▶ [Exercise aim] Could you reproduce the material below exactly, from the line containing "31: (625, 421, 0.35)" through its last line, and leave out everything else?

▶ [Data provided]
Start of Block

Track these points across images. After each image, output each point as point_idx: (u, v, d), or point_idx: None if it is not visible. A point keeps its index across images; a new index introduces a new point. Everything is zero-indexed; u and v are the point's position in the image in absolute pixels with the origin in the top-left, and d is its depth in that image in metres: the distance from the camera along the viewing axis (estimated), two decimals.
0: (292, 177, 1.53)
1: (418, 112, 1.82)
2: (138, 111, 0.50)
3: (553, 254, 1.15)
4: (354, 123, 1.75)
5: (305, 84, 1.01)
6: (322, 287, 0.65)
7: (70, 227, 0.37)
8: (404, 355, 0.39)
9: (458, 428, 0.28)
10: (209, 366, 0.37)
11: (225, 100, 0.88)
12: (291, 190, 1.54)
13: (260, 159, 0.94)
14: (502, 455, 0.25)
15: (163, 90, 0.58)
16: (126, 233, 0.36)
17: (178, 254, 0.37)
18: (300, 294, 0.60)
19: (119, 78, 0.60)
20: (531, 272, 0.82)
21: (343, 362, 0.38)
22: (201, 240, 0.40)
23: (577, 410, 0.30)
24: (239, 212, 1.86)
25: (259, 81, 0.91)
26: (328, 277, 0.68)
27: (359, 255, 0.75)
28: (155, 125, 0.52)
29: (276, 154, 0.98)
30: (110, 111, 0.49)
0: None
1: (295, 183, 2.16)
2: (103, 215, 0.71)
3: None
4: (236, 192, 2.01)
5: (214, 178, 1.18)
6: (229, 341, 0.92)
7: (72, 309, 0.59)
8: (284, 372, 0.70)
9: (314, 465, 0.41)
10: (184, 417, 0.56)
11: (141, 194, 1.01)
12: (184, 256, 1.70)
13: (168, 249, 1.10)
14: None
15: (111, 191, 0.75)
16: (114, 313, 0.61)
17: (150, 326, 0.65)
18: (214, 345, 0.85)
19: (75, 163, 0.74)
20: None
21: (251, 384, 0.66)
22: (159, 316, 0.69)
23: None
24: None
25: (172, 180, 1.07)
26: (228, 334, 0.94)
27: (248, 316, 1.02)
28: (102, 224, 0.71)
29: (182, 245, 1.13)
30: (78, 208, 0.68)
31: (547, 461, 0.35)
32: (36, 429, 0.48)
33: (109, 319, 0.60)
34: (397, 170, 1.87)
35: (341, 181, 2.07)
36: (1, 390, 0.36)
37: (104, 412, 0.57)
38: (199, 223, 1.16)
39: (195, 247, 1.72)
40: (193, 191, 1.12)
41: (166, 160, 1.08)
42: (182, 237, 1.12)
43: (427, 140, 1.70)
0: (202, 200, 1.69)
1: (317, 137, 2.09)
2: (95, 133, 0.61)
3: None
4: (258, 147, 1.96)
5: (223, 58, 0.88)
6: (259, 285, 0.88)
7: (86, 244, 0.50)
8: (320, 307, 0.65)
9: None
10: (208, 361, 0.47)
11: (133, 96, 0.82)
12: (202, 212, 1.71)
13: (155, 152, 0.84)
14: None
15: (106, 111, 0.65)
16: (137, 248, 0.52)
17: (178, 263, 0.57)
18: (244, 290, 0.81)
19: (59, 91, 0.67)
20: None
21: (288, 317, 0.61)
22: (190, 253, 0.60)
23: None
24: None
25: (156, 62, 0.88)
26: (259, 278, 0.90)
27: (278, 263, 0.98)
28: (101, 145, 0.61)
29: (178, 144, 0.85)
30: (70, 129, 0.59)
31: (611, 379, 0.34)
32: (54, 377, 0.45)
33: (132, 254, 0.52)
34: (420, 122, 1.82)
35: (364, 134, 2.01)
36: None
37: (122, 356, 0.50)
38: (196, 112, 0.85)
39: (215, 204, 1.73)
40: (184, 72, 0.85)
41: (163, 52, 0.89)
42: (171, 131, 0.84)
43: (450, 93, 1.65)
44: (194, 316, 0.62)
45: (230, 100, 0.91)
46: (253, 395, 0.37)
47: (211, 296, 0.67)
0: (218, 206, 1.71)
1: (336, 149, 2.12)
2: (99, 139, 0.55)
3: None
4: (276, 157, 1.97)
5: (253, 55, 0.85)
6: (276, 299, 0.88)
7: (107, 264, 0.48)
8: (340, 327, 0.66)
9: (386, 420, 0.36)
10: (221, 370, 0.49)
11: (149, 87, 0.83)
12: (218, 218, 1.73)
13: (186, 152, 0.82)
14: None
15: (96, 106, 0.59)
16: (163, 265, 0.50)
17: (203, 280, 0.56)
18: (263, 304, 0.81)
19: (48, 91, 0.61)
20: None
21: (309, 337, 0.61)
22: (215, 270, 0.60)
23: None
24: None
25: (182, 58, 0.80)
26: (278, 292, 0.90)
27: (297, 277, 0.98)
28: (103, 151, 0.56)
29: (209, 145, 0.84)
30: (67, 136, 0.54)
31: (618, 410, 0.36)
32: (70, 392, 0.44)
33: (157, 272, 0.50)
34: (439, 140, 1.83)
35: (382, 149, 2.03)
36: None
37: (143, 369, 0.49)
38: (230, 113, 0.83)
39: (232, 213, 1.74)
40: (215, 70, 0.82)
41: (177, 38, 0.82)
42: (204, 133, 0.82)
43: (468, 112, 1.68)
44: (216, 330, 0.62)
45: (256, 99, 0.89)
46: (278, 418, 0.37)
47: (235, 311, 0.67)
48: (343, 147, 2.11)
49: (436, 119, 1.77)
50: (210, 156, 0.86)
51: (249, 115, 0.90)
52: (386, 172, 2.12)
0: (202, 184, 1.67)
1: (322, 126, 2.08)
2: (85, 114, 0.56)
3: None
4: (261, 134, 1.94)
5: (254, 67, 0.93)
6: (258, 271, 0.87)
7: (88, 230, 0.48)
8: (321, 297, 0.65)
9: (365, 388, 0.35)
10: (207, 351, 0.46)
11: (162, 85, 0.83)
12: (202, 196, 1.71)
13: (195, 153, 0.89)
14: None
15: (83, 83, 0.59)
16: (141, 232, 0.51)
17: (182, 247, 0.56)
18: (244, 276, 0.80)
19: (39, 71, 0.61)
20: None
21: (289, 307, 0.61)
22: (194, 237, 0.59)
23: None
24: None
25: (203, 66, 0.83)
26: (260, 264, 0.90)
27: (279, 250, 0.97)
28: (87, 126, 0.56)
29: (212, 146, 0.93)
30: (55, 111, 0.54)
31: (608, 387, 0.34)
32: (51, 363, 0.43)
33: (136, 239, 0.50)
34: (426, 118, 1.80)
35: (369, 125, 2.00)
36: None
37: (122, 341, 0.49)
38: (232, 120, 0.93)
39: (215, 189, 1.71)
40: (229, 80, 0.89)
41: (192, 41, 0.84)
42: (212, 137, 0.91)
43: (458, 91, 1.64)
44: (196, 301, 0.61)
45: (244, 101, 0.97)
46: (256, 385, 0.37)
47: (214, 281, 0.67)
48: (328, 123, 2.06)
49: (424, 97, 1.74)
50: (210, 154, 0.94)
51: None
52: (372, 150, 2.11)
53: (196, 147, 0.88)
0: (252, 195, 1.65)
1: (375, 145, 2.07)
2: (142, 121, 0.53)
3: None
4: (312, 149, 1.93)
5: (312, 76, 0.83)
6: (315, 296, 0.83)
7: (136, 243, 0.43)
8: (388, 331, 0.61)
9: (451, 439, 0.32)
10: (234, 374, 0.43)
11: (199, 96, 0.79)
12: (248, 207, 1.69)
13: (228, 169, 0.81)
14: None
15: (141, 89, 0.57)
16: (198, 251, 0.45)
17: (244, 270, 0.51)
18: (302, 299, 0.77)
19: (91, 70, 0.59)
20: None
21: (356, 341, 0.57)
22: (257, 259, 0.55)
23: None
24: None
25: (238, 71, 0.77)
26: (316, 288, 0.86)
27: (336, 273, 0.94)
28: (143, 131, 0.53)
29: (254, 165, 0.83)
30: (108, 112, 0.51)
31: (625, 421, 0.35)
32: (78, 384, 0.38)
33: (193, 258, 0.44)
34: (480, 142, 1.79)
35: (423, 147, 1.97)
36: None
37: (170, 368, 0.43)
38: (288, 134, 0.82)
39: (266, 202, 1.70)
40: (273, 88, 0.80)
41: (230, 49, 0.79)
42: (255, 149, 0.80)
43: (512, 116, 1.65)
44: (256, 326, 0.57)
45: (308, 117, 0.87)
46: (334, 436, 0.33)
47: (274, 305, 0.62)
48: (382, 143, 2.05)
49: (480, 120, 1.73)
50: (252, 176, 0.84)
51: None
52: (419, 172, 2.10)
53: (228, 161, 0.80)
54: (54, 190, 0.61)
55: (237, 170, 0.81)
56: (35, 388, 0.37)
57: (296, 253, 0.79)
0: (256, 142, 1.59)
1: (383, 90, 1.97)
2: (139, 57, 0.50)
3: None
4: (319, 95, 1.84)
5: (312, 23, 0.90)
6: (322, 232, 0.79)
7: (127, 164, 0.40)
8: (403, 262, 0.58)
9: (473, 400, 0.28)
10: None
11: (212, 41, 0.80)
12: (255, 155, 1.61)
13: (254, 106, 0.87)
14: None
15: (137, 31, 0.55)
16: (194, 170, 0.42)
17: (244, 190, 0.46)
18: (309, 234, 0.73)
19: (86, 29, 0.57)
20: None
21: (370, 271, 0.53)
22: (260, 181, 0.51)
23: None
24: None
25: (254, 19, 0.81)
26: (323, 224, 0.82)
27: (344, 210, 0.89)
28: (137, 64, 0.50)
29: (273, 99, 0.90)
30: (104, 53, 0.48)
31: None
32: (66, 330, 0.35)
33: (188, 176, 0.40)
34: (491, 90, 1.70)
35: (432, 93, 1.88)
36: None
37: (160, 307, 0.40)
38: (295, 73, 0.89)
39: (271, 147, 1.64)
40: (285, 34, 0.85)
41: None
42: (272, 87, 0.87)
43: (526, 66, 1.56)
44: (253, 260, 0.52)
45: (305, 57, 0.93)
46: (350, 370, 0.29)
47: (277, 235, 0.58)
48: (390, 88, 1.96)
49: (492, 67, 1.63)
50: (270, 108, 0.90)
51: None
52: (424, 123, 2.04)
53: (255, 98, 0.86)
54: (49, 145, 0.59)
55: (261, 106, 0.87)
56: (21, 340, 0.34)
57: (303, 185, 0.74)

End of Block

▶ [Solution]
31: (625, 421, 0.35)
32: (78, 384, 0.38)
33: (193, 258, 0.44)
34: (480, 142, 1.79)
35: (423, 147, 1.97)
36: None
37: (170, 368, 0.43)
38: (288, 134, 0.82)
39: (266, 202, 1.70)
40: (273, 88, 0.80)
41: (230, 49, 0.79)
42: (255, 149, 0.80)
43: (512, 116, 1.65)
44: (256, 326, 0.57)
45: (308, 117, 0.87)
46: (334, 436, 0.33)
47: (274, 305, 0.62)
48: (382, 143, 2.05)
49: (480, 120, 1.73)
50: (252, 176, 0.84)
51: None
52: (419, 172, 2.10)
53: (228, 161, 0.80)
54: (54, 190, 0.61)
55: (237, 170, 0.81)
56: (35, 388, 0.37)
57: (296, 253, 0.79)
0: (256, 142, 1.59)
1: (383, 90, 1.97)
2: (139, 57, 0.50)
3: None
4: (319, 95, 1.84)
5: (312, 23, 0.90)
6: (322, 232, 0.79)
7: (127, 164, 0.40)
8: (403, 262, 0.58)
9: (473, 400, 0.28)
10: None
11: (212, 41, 0.80)
12: (255, 155, 1.61)
13: (254, 106, 0.87)
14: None
15: (137, 31, 0.55)
16: (194, 170, 0.42)
17: (244, 190, 0.46)
18: (309, 234, 0.73)
19: (86, 29, 0.57)
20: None
21: (370, 271, 0.53)
22: (260, 181, 0.51)
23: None
24: None
25: (254, 19, 0.81)
26: (323, 224, 0.82)
27: (344, 210, 0.89)
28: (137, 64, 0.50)
29: (273, 99, 0.90)
30: (104, 53, 0.48)
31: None
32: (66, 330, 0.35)
33: (188, 176, 0.40)
34: (491, 90, 1.70)
35: (432, 93, 1.88)
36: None
37: (160, 307, 0.40)
38: (295, 73, 0.89)
39: (271, 147, 1.64)
40: (285, 34, 0.85)
41: None
42: (272, 87, 0.87)
43: (526, 66, 1.56)
44: (253, 260, 0.52)
45: (305, 57, 0.93)
46: (350, 370, 0.29)
47: (277, 235, 0.58)
48: (390, 88, 1.96)
49: (492, 67, 1.63)
50: (270, 108, 0.90)
51: None
52: (424, 123, 2.04)
53: (255, 98, 0.86)
54: (49, 145, 0.59)
55: (261, 106, 0.87)
56: (21, 340, 0.34)
57: (303, 185, 0.74)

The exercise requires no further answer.